New platelet transfusion guidelines help prevent unnecessary treatment

An 8-week audit at a tertiary center found 12–13% of platelet transfusions inappropriate under current guidelines

Adopting the updated guidelines for platelet transfusions, which were recently released by The Association for the Advancement of Blood and Biotherapies (AABB) and the International Collaboration for Transfusion Medicine Guidelines (ICTMG), may help reduce unnecessary platelet transfusions, according to a recent study published in Transfusion.

Platelet transfusions are commonly used to treat fetal and neonatal alloimmune thrombozytopenia (FNAIT), as well as hypoproliferative and consumptive thrombocytopenia.
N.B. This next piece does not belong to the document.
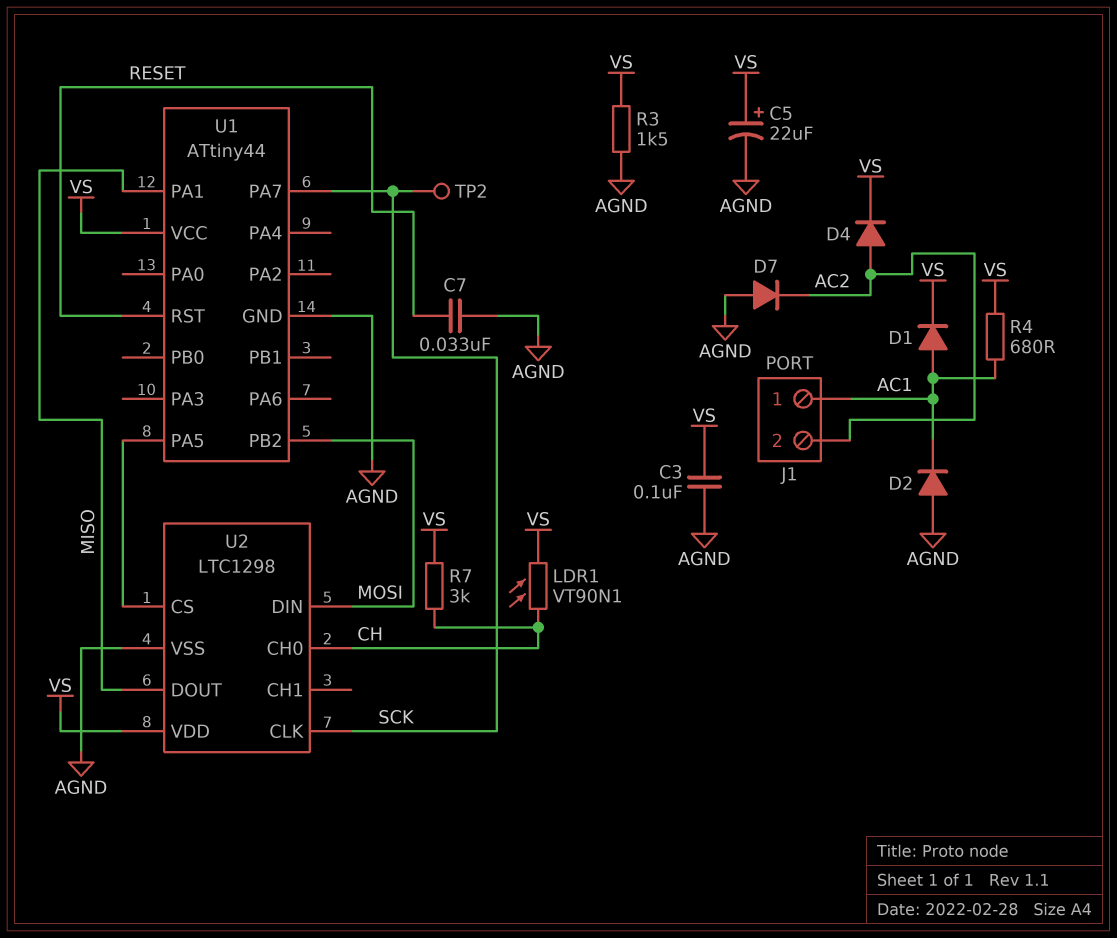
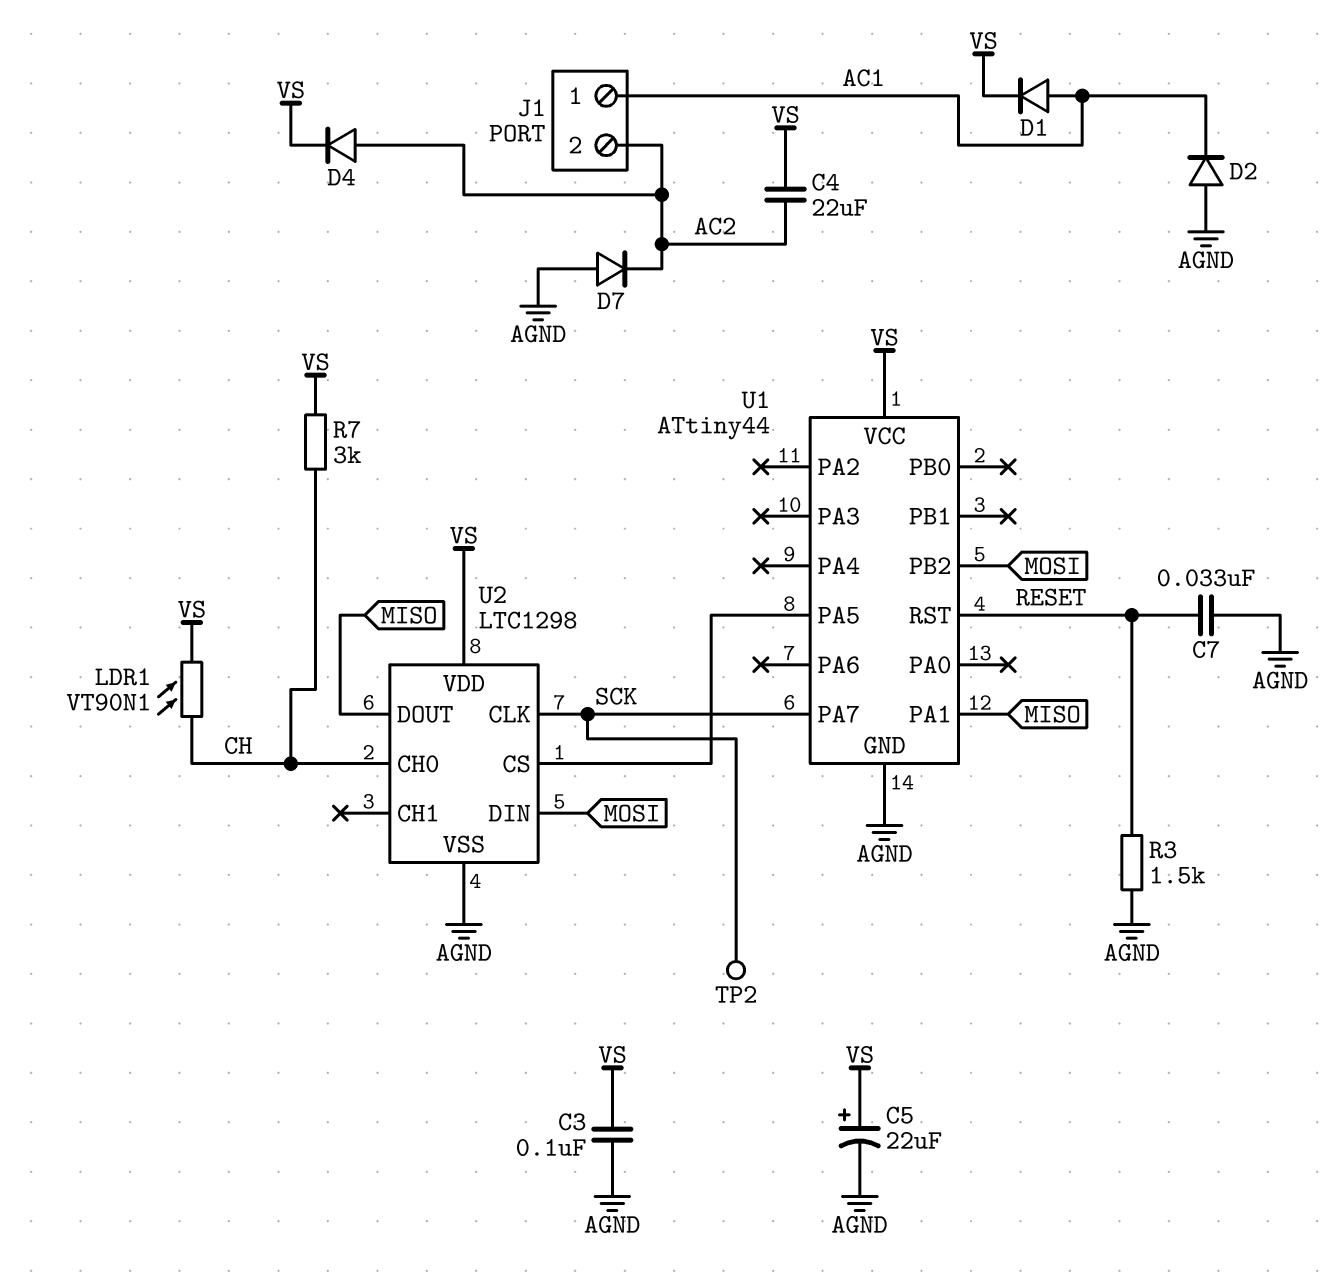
C4: none -> 22uF (AC2, VS)
R3: 1.5k (AGND, VS) -> 1.5k (AGND, RESET)
R4: 680 (AC1, VS) -> none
The authors aimed to conduct a retrospective audit of all platelet transfusions at a university hospital using the institution’s existing guidelines to establish baseline appropriateness, then re-evaluate the same transfusions against the newly released 2025 AABB/ICTMG platelet transfusion recommendations to identify common deviations, quantify potential reductions in platelet utilization and highlight new opportunities for patient blood management and education across clinical services.

The study retrospectively reviewed approximately 1700 apheresis platelet units transfused to almost 320 patients over eight weeks in 2024, extracting demographic, laboratory and clinical data from electronic records and manually adjudicating each order against hospital guidelines and then against selected 2025 AABB/ICTMG recommendations. 

Outcomes showed that around 80% of transfusions in adults and almost 82% of transfusions in pediatrics were deemed appropriate according to hospital rules. A re-audit with new guidelines changed many previously appropriate transfusions to non-compliant. Limitations include reliance on laboratory values without a full clinical context or bleeding documentation.

The authors stated future audits could be strengthened by prospective design, integration of thromboelastography results when available, clearer risk stratification for interventional procedures and real-time clinical decision support tools.

“The audits in this study have demonstrated the potential effect the new AABB/ICTMG guidelines could have on platelet use in large tertiary centers…These steps will likely reduce platelet usage and, in some cases, will also improve patient safety and outcomes,” the authors wrote.